Не могу и тебя обвинять, что ты не пошла за мной, а благодарю и с любовью вспоминаю и буду вспоминать за то, что ты дала мне».
«Всего больше число страданий, вытекающих из общения мужчин и женщин, происходит от совершенного непонимания одного пола другим. Редкий мужчина понимает, что значат для женщин дети, какое место они занимают в их жизни, и еще более редкая женщина понимает, что значит для мужчины долг чести, долг общественный, долг религиозный».
В молодости Толстой осуждал примитивное вожделение, в старости он осудил все виды сексуальных отношений. Отсюда для Софьи Андреевны неизбежен вывод, что у Льва Николаевича было всегда лишь то чувство, которое он с юных лет привык отвергать.

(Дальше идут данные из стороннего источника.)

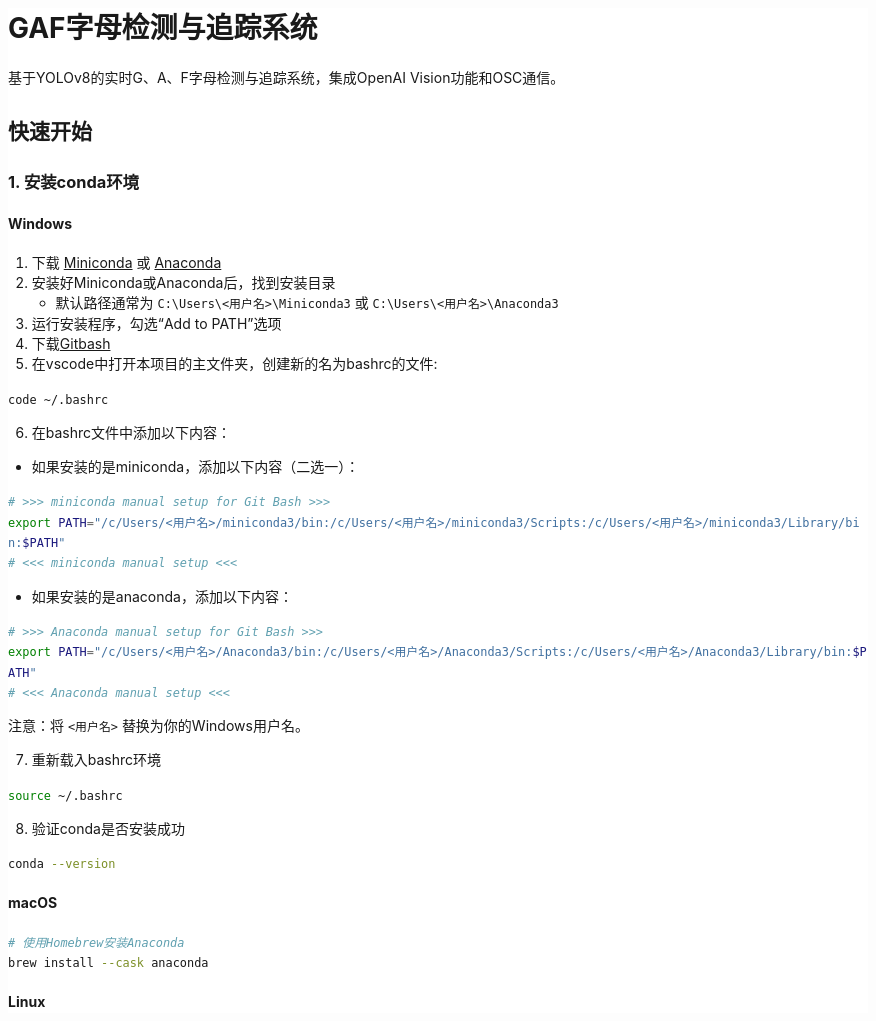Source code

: # GAF字母检测与追踪系统

基于YOLOv8的实时G、A、F字母检测与追踪系统，集成OpenAI Vision功能和OSC通信。
## 快速开始
### 1. 安装conda环境
#### Windows

1. 下载 [Miniconda](https://docs.conda.io/en/latest/miniconda.html) 或 [Anaconda](https://www.anaconda.com/products/distribution)
2. 安装好Miniconda或Anaconda后，找到安装目录
   - 默认路径通常为 `C:\Users\<用户名>\Miniconda3` 或 `C:\Users\<用户名>\Anaconda3`
3. 运行安装程序，勾选“Add to PATH”选项
4. 下载[Gitbash](https://git-scm.com/downloads)
5. 在vscode中打开本项目的主文件夹，创建新的名为bashrc的文件:
```bash
code ~/.bashrc
```
6. 在bashrc文件中添加以下内容：

- 如果安装的是miniconda，添加以下内容（二选一）：
```bash
# >>> miniconda manual setup for Git Bash >>>
export PATH="/c/Users/<用户名>/miniconda3/bin:/c/Users/<用户名>/miniconda3/Scripts:/c/Users/<用户名>/miniconda3/Library/bin:$PATH"
# <<< miniconda manual setup <<<
```
- 如果安装的是anaconda，添加以下内容：
```bash
# >>> Anaconda manual setup for Git Bash >>>
export PATH="/c/Users/<用户名>/Anaconda3/bin:/c/Users/<用户名>/Anaconda3/Scripts:/c/Users/<用户名>/Anaconda3/Library/bin:$PATH"
# <<< Anaconda manual setup <<<
```
注意：将 `<用户名>` 替换为你的Windows用户名。

7. 重新载入bashrc环境
```bash
source ~/.bashrc
```
8. 验证conda是否安装成功
```bash
conda --version
```

#### macOS

```bash
# 使用Homebrew安装Anaconda
brew install --cask anaconda
```
#### Linux
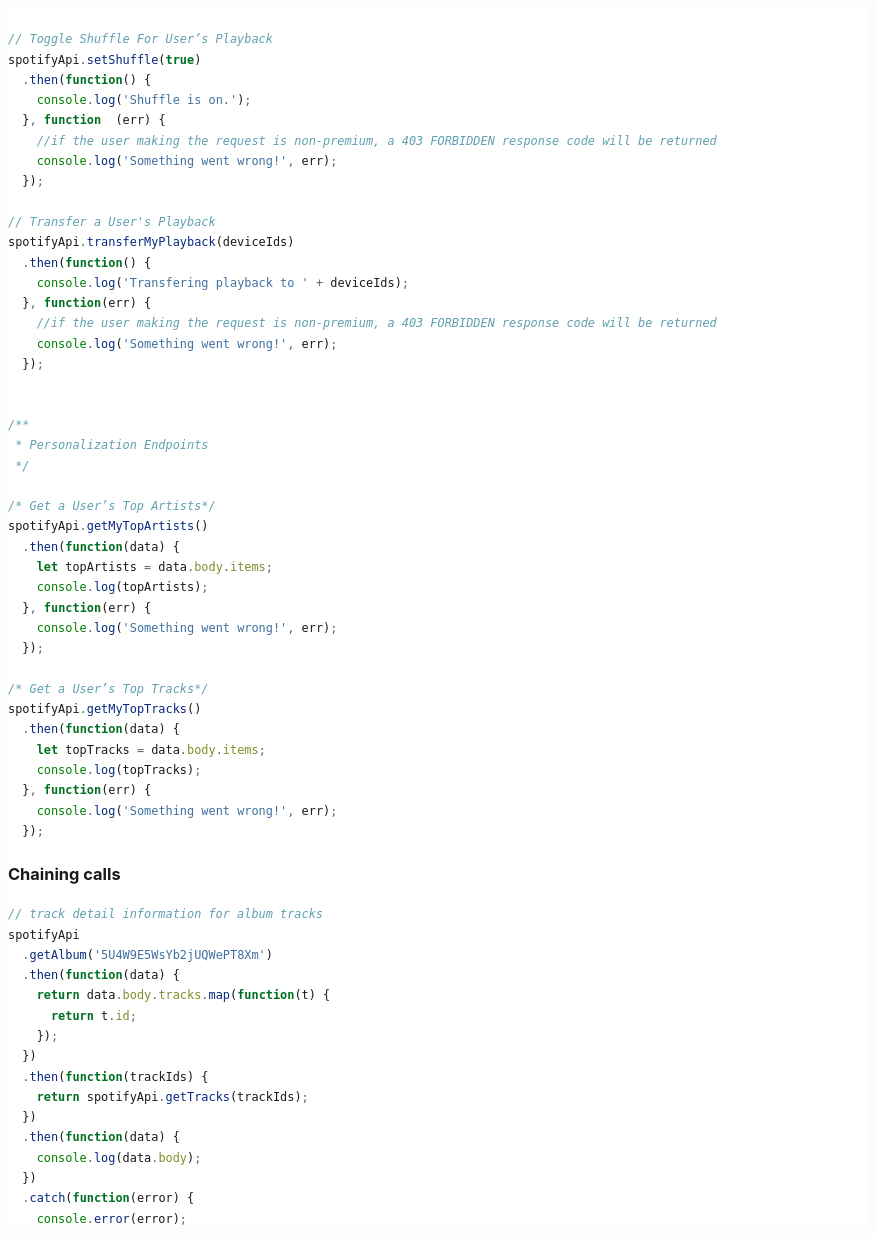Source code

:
 ```javascript

// Toggle Shuffle For User’s Playback
spotifyApi.setShuffle(true)
  .then(function() {
    console.log('Shuffle is on.');
  }, function  (err) {
    //if the user making the request is non-premium, a 403 FORBIDDEN response code will be returned
    console.log('Something went wrong!', err);
  });

// Transfer a User's Playback
spotifyApi.transferMyPlayback(deviceIds)
  .then(function() {
    console.log('Transfering playback to ' + deviceIds);
  }, function(err) {
    //if the user making the request is non-premium, a 403 FORBIDDEN response code will be returned
    console.log('Something went wrong!', err);
  });


/**
 * Personalization Endpoints
 */

/* Get a User’s Top Artists*/
spotifyApi.getMyTopArtists()
  .then(function(data) {
    let topArtists = data.body.items;
    console.log(topArtists);
  }, function(err) {
    console.log('Something went wrong!', err);
  });

/* Get a User’s Top Tracks*/
spotifyApi.getMyTopTracks()
  .then(function(data) {
    let topTracks = data.body.items;
    console.log(topTracks);
  }, function(err) {
    console.log('Something went wrong!', err);
  });

```

### Chaining calls

```javascript
// track detail information for album tracks
spotifyApi
  .getAlbum('5U4W9E5WsYb2jUQWePT8Xm')
  .then(function(data) {
    return data.body.tracks.map(function(t) {
      return t.id;
    });
  })
  .then(function(trackIds) {
    return spotifyApi.getTracks(trackIds);
  })
  .then(function(data) {
    console.log(data.body);
  })
  .catch(function(error) {
    console.error(error);
```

Отношения осложнились с новой стороны и таким образом, что на карту были поставлены все прошлое и будущее.
Затаенные боли сердца прорвались. Софья Андреевна нашла новое уязвимое место для обвинений Льва Николаевича, и ей самой представилось, что жизнь ее загублена понапрасну. Теперь она не только может упрекать мужа за отход от прежнего, больше того: оказалась под сомнением самая сущность прошлого. До этого времени расхождения не касались основы отношений мужчины и женщины, и такой конфликт мог иметь место не только между мужем и женой, но также и между другими, тесно связанными друг с другом людьми. Теперь же затронута основа супружеской связи, и семейная драма переходит в трагедию.
Надо считать, что именно с этого времени в Софье Андреевне начала сильно развиваться истерия, предрасположение к которой у нее было всегда и признаки которой были заметны уже в первые годы несогласий. Отношение к половой жизни обострилось, сделалось болезненным, оценки ее потеряли объективность. Отрицательные стороны характера стали выпуклее, положительные – бледнее. Сложные требования жизни, разнообразие интересов временно отвлекали Софью Андреевну от этого вопроса, но глубоко таилась обида, нервное возбуждение нарастало и при каждом удобном случае прорывалось, поднимая болезнь на новую ступень.